Bir de kendi kültürümüzün tarihi köklerine inerek kitap anlayışlarını irdeleyelim. Endülüs hükümdarı El-Hakem, kitap satın almak üzere memleketlere tüccarlar göndermekte ve -henüz tanımadıkları kitapları satın alıp Endülüs’e getir­meleri için- tanımadıkları bu tüccarlara bol miktarda para tahsis etmektedir. El-Hakem, Ebü’l- Ferec el-Isfahâni’nin (356/967) Kitab’ül-Ağâni isimli bir kitap yazmakta olduğunu duyduğu zaman, derhal eserin müellifine saf altından 1000 dinar yollayarak kitap piyasaya çıkmadan elde eder. Hafız-ı kütüpler, bir bakıma eski kütüphanelerin ayaklı bilgisayarla­rıdır. Adnan Adıvar da hafız-ı kütüplerden biridir. Dünyaca ünlü şarkiyatçı Prof. Ritter ise, İsmail Saib Efendi için “ilm-i hatifi” (ilmin gaibden söyleneni) adını kullanmıştır. Harunü’­r­-Reşid Ankara’yı zaptettiği zaman, Me’mun ise Bizans İm­paratoru III.Michel’e karşı zafer kazandığında, savaş tazmi­natı olarak eski el yazmalarını istemişlerdir. İbn-i Teymiye, beline kadar uzanan örgülü saçları ile her gece kitap oku­maya başlamadan önce, saç örgüsünün bir ucunu arkasında bulunan duvardaki çiviye asıyordu. Böylece kitap okurken uyuyup başı önüne düşerse arkadan gerilen saçları canını acıtarak uyanmasına sebep oluyordu; sabahlara kadar kitap okunmaya çalışıyordu. Sekiz yıllık kısacık saltanatına kıtalar fethini sığdıran koca sultan Yavuz Selim, develere yüklettiği kütüphanesini bir an olsun yanından ayırmamış ve şehzade­lik döneminde üç saate indirdiği uykusuyla günde sekiz saa­tini kitap okumaya vermiştir.
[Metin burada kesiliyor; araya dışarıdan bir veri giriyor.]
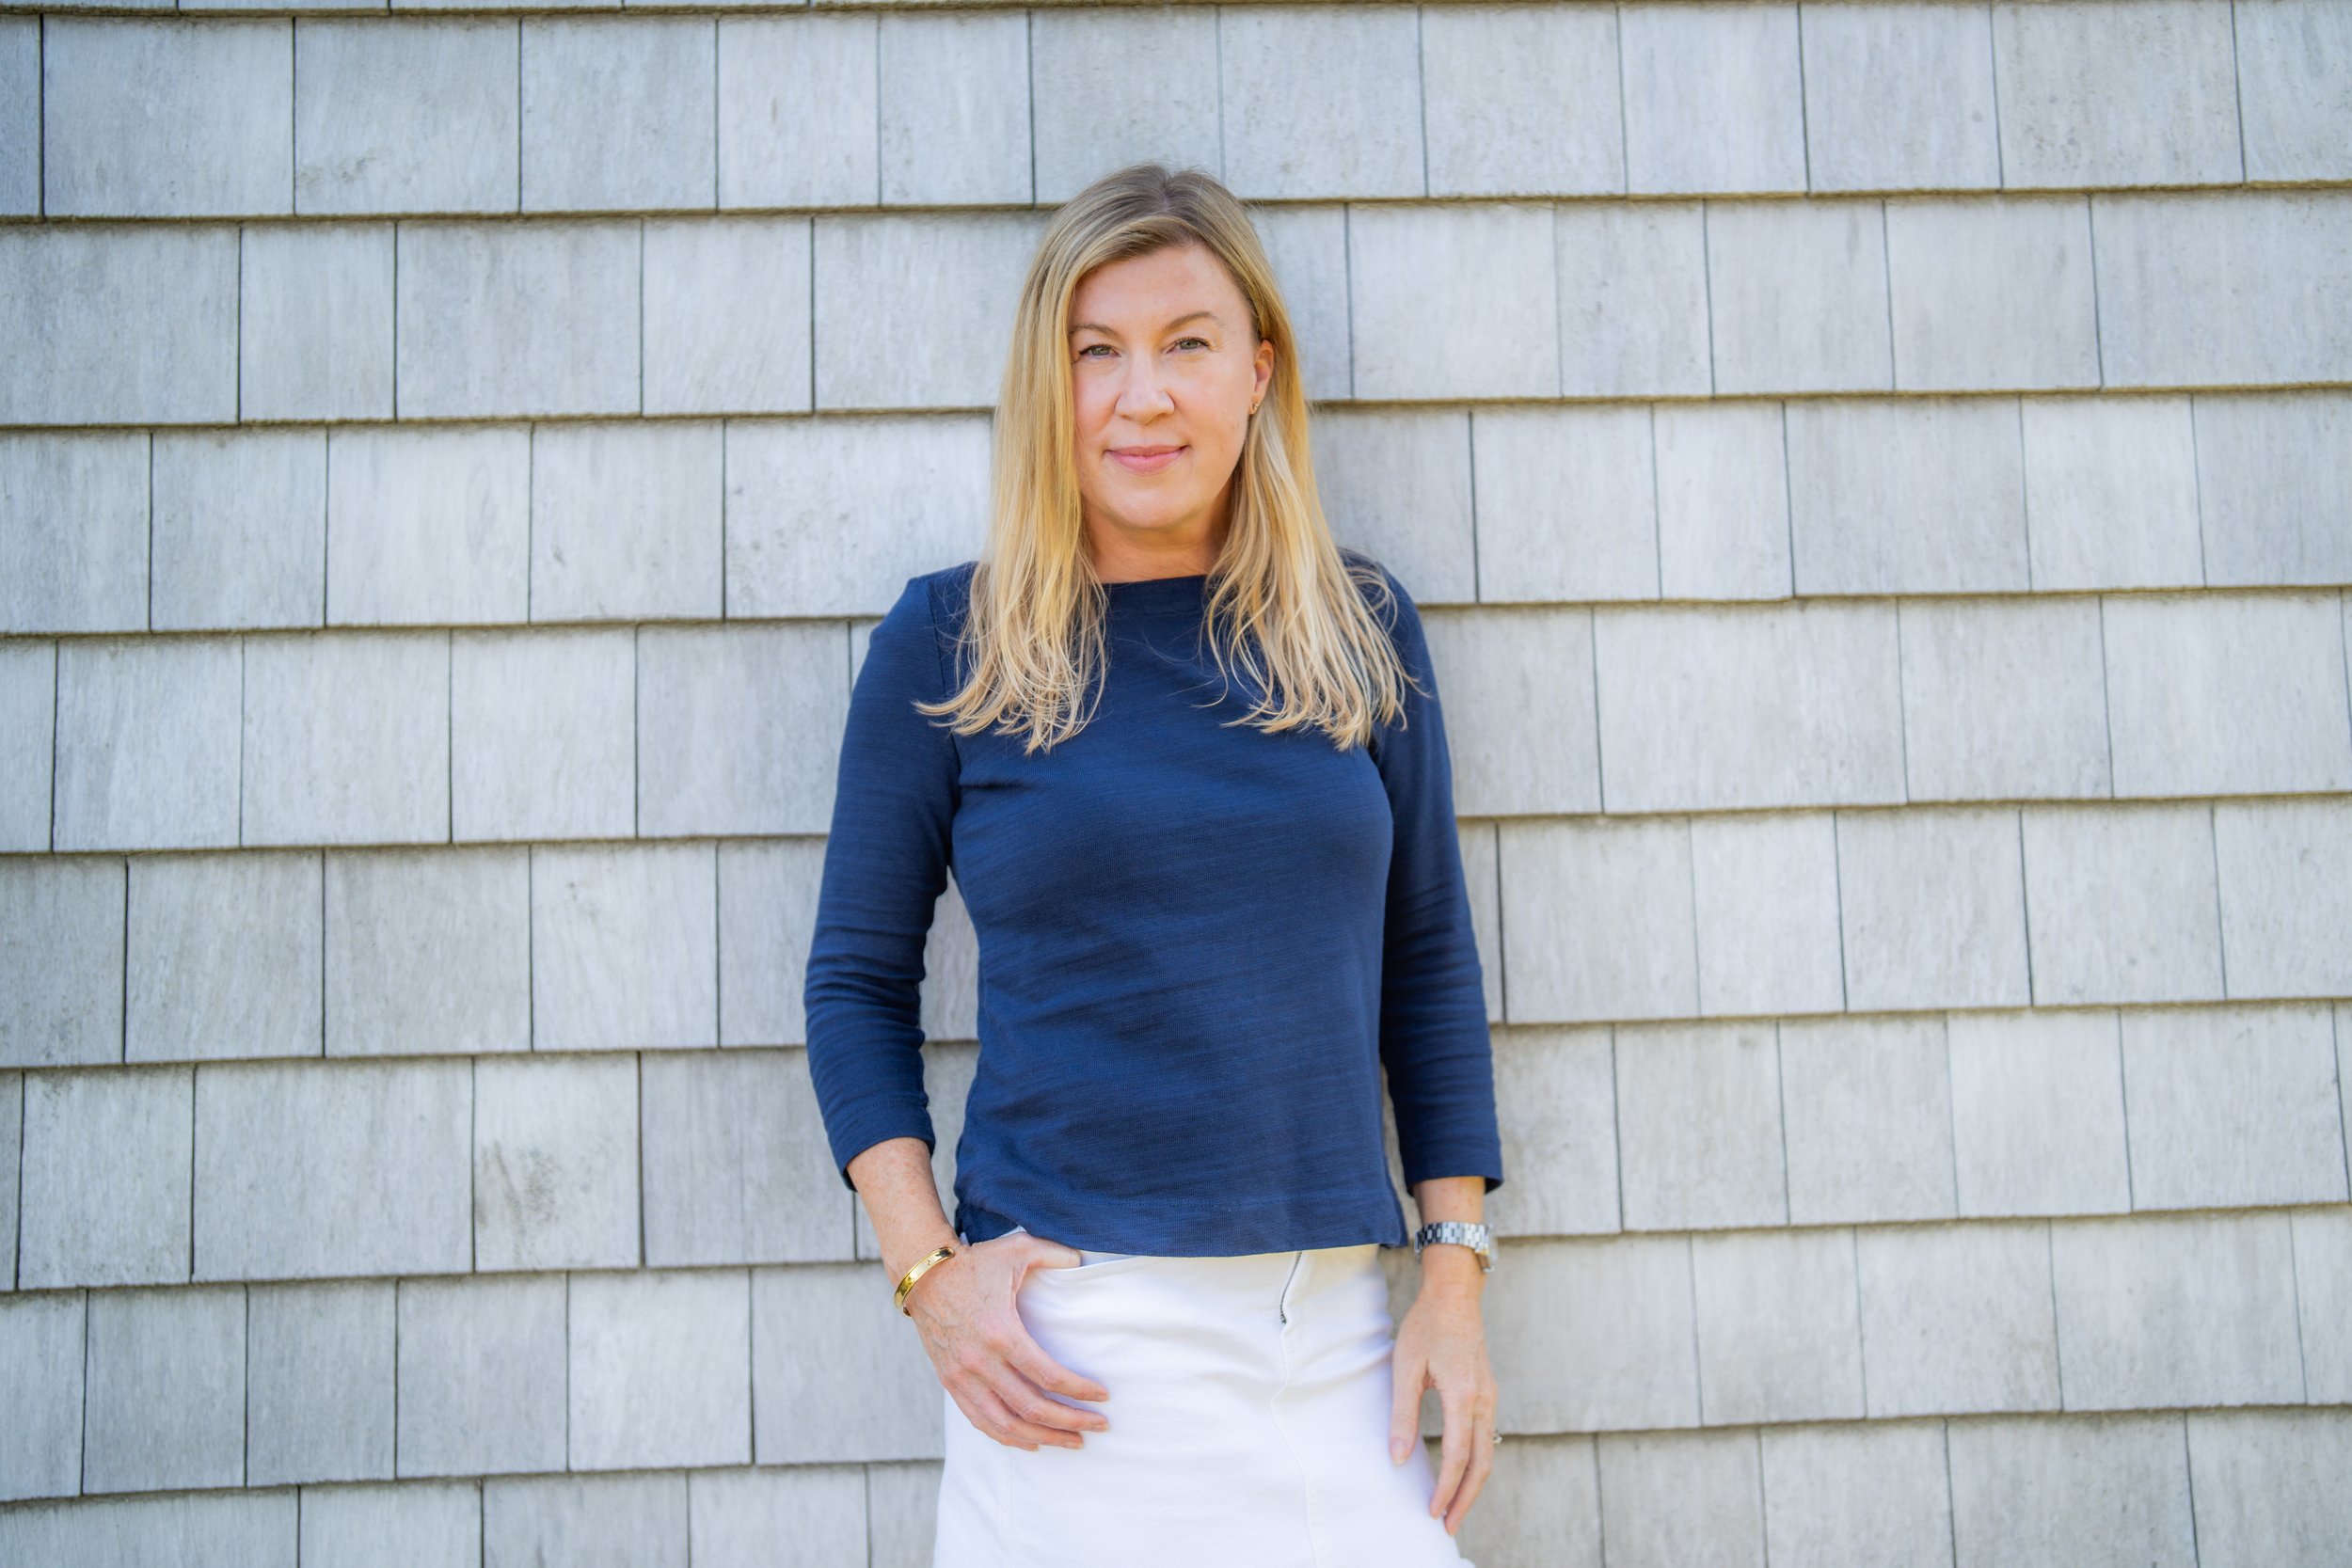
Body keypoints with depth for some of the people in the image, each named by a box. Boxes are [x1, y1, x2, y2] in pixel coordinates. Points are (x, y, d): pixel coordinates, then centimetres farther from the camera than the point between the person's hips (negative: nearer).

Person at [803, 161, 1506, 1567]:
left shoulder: (1362, 624, 6)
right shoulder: (948, 642, -1)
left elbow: (1429, 960, 9)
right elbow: (860, 978, 3)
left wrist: (1457, 1273, 5)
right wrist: (928, 1270, -7)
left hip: (1334, 1324, 3)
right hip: (1074, 1326, -2)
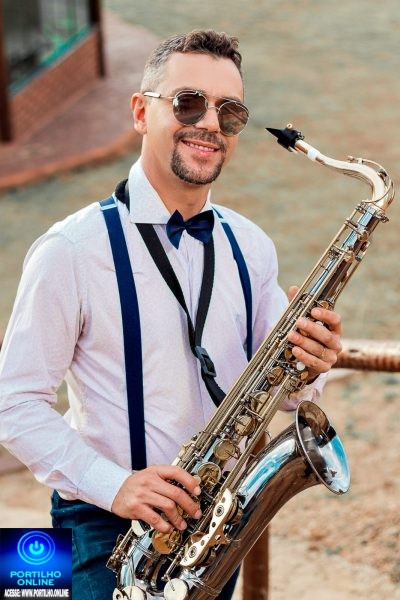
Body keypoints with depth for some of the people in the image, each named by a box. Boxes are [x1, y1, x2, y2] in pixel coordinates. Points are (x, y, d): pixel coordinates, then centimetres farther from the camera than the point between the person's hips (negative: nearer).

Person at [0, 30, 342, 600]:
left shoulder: (252, 247, 3)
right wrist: (111, 484, -24)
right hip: (109, 529, -5)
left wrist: (305, 367, -13)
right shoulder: (72, 250, -14)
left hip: (221, 516, 5)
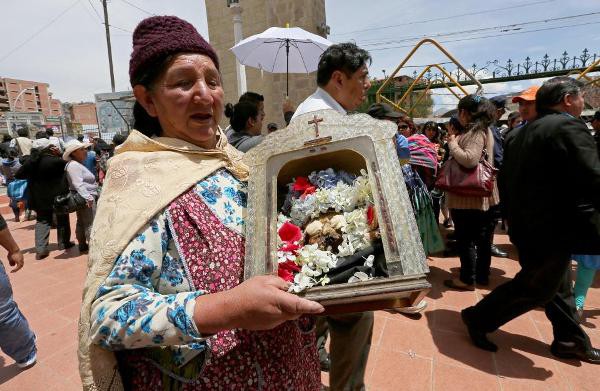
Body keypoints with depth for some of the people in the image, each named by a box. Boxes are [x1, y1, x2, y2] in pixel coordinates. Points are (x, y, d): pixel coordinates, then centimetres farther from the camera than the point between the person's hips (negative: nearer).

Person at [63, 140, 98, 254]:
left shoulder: (78, 163, 16)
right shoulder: (73, 165, -16)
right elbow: (78, 184, -26)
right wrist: (88, 197, -30)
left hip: (83, 197, 11)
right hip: (85, 198, -11)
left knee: (82, 222, 15)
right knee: (90, 224, -9)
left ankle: (83, 246, 24)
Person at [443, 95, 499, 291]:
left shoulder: (475, 132, -16)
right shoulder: (484, 130, 15)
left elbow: (469, 159, -29)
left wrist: (452, 143, -15)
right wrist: (455, 142, 13)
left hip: (468, 196, -10)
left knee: (466, 238, 0)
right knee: (482, 236, 16)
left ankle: (467, 279, 10)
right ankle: (482, 275, 28)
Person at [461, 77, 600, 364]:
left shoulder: (521, 133, 10)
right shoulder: (569, 127, -16)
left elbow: (505, 179, 14)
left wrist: (514, 216, 22)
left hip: (526, 226, 9)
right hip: (553, 230, -9)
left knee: (558, 285, 21)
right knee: (536, 288, 6)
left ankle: (570, 340, 36)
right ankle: (479, 319, 15)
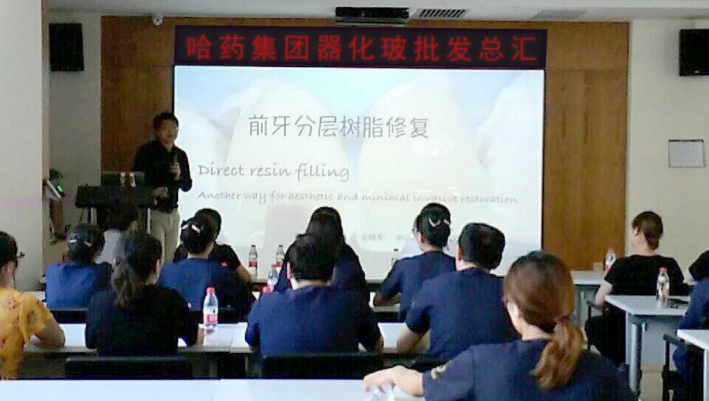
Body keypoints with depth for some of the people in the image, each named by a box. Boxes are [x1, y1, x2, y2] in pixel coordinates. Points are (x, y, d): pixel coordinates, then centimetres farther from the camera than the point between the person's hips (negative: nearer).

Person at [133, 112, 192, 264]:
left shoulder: (180, 154, 11)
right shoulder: (146, 151, -4)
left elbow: (187, 186, 14)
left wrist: (179, 176, -7)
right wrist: (152, 191, -23)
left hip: (172, 213, 5)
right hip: (153, 212, -5)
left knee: (169, 259, 8)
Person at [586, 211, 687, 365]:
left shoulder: (623, 265, -18)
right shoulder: (670, 265, -8)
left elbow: (598, 301, -12)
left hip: (624, 339, -4)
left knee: (592, 324, 28)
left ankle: (621, 364, 17)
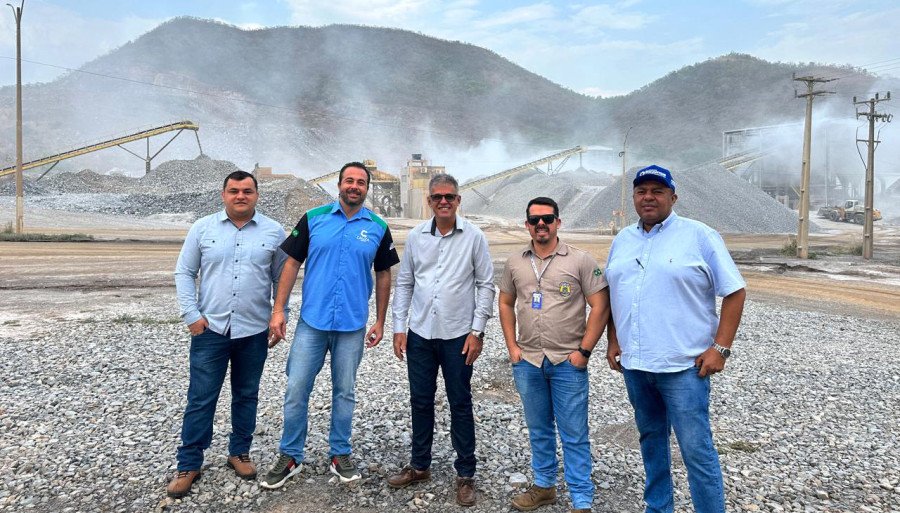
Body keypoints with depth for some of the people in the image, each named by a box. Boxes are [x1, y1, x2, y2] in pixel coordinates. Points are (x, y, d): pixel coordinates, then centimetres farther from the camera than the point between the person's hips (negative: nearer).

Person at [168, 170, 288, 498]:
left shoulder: (273, 232, 1)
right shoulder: (202, 228, 1)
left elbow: (281, 278, 6)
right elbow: (184, 273, 4)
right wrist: (191, 314, -4)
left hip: (254, 331, 1)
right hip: (210, 329, 0)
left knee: (246, 396, 13)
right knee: (200, 399, 5)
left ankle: (239, 453, 30)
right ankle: (189, 464, 19)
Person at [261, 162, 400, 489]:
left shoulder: (378, 228, 1)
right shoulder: (313, 218, 0)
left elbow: (383, 275, 8)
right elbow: (292, 264, 2)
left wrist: (380, 321, 7)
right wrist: (278, 310, -3)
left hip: (353, 326, 1)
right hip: (311, 322, 0)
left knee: (344, 391, 13)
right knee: (296, 390, 5)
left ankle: (340, 454, 29)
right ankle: (290, 457, 22)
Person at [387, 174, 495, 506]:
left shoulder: (474, 237, -5)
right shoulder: (415, 236, 3)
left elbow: (485, 285, -3)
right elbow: (404, 283, 7)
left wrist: (477, 331, -8)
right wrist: (399, 327, 3)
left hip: (458, 336, -3)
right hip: (419, 334, 3)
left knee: (460, 404, 8)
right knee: (420, 402, 14)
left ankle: (465, 474, 22)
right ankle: (420, 466, 32)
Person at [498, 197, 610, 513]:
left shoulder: (580, 261, -6)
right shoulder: (515, 262, 6)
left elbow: (600, 307, -7)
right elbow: (506, 304, 14)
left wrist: (584, 351, -11)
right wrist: (512, 347, 6)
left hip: (568, 363, -4)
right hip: (527, 361, 4)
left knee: (574, 435, 4)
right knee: (538, 429, 18)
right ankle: (544, 486, 35)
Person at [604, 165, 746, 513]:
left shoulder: (699, 236, -5)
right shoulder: (622, 241, 11)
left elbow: (735, 291, -5)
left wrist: (720, 348, -11)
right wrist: (613, 342, 12)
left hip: (683, 366, -5)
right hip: (634, 364, 6)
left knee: (696, 449, -2)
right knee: (650, 439, 18)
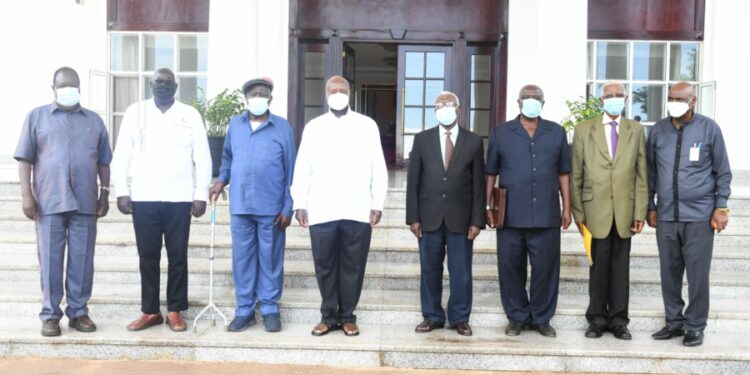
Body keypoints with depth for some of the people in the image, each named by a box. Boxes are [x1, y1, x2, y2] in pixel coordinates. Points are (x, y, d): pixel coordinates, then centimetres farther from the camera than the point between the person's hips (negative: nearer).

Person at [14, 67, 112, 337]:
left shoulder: (94, 120, 12)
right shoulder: (37, 117, 7)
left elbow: (103, 162, 13)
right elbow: (25, 159, 3)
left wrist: (104, 195, 7)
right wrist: (26, 194, -5)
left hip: (85, 202, 2)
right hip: (49, 201, -1)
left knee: (82, 260, 5)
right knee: (50, 260, 3)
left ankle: (78, 312, 15)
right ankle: (50, 315, 11)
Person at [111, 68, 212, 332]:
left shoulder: (190, 115, 5)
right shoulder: (135, 112, 7)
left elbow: (202, 158, 3)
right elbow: (121, 154, 5)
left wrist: (201, 194, -3)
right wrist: (121, 191, -2)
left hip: (179, 198, -1)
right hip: (143, 198, 1)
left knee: (178, 257, 4)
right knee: (148, 256, 7)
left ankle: (175, 311, 14)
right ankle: (150, 311, 17)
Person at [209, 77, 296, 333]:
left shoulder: (282, 128, -1)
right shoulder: (234, 124, 9)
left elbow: (291, 169, -2)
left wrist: (288, 208, -6)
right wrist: (222, 179, 3)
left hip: (271, 207, -3)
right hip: (240, 205, 3)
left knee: (270, 259, 5)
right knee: (242, 258, 8)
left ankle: (270, 309, 17)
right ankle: (244, 310, 19)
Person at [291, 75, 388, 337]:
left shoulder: (367, 125, 6)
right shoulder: (313, 127, 9)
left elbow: (378, 168, 5)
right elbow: (302, 168, 7)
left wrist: (378, 204, -1)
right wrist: (300, 204, 1)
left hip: (358, 211, -1)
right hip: (321, 211, 1)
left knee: (353, 265, 5)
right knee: (324, 265, 7)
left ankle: (347, 316, 19)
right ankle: (328, 315, 20)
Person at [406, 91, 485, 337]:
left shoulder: (474, 142, 2)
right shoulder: (422, 139, 5)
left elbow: (479, 184, 1)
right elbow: (413, 181, 3)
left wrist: (477, 221, -4)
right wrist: (413, 217, -3)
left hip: (460, 218, -1)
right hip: (429, 217, 1)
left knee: (461, 272, 6)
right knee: (430, 270, 8)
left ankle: (459, 318, 19)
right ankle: (432, 316, 21)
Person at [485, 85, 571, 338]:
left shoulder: (556, 132, 10)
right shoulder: (501, 133, 7)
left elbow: (563, 173, 10)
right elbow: (491, 173, 7)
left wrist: (567, 208, 6)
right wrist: (488, 206, 1)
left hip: (546, 215, 1)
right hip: (511, 215, 0)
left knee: (545, 268, 5)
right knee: (511, 267, 6)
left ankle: (541, 318, 20)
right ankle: (517, 317, 21)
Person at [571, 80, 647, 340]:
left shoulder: (636, 130, 8)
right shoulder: (584, 130, 4)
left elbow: (641, 174, 5)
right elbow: (575, 175, 3)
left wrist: (640, 212, -1)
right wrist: (578, 212, -2)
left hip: (624, 211, 1)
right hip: (596, 210, -1)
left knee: (621, 267, 7)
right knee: (599, 266, 4)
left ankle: (618, 320, 17)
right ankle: (597, 319, 16)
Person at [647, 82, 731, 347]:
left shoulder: (709, 128, -3)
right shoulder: (658, 130, 5)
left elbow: (723, 171, 1)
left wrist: (721, 207, -3)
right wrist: (651, 206, 11)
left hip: (699, 215, -3)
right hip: (666, 215, 3)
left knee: (698, 274, 2)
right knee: (669, 272, 9)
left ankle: (695, 326, 15)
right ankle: (674, 321, 22)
Kitabın, sahibi üzerinde hakları vardır. Bunlar: sevgi, alâka ve nazardır. Kitapları, size buğz etmeyecekleri kadar sık aralıklarla ziyaret etmeyi, hatırlarını almayı, okşamayı ihmal etmeyiniz ki bu vecibenin efdali okumak, satır arala­rında başka dünyalara açılan dehlizleri keşfetmektir. Kitap ve kitap okuma üzerine dilimize birçok deyim yerleşmiştir. Kitap kurdu, kitap meraklısı, kitapsever, kitap delisi, kitap aşığı, kitap hastası. Ayrıca yabancı dillerde bibliyoman kavramı vardır. Kitap hastası, kitaplara hastalık derecesinde ilgi du­yan kişi demektir. Daha açık bir ifade ile kitap delisi. Os­manlı kültüründeki karşılığı; “mecanin-i kütüb”dür, günü­müzde kullanılan karşılığı bibliyofil, bizdeki karşılığı ise “muhibban-ı kü­tüb” yani kitapseverdir. Bir kitapseverin ajandasında kitap okumayla ilgili şu notlara rastlarız. “Kitap okunurken 180 de­rece açılmak için zorlanmamalı, yaymak için bastırılmama­lıdır. Rahlelerin bu maksada ne denli uygun olduğunu ha­tırlamak gerekir. Sayfalar sağ üst köşeden baş parmak ha­fifçe itilerek ve işaret parmağı sıkıştırılarak açılma­lıdır. Par­mak kesinlikle ıslatılmamalıdır. Kitap sayfa aralarına kalem ve başka cisimler konularak kapatılmamalıdır.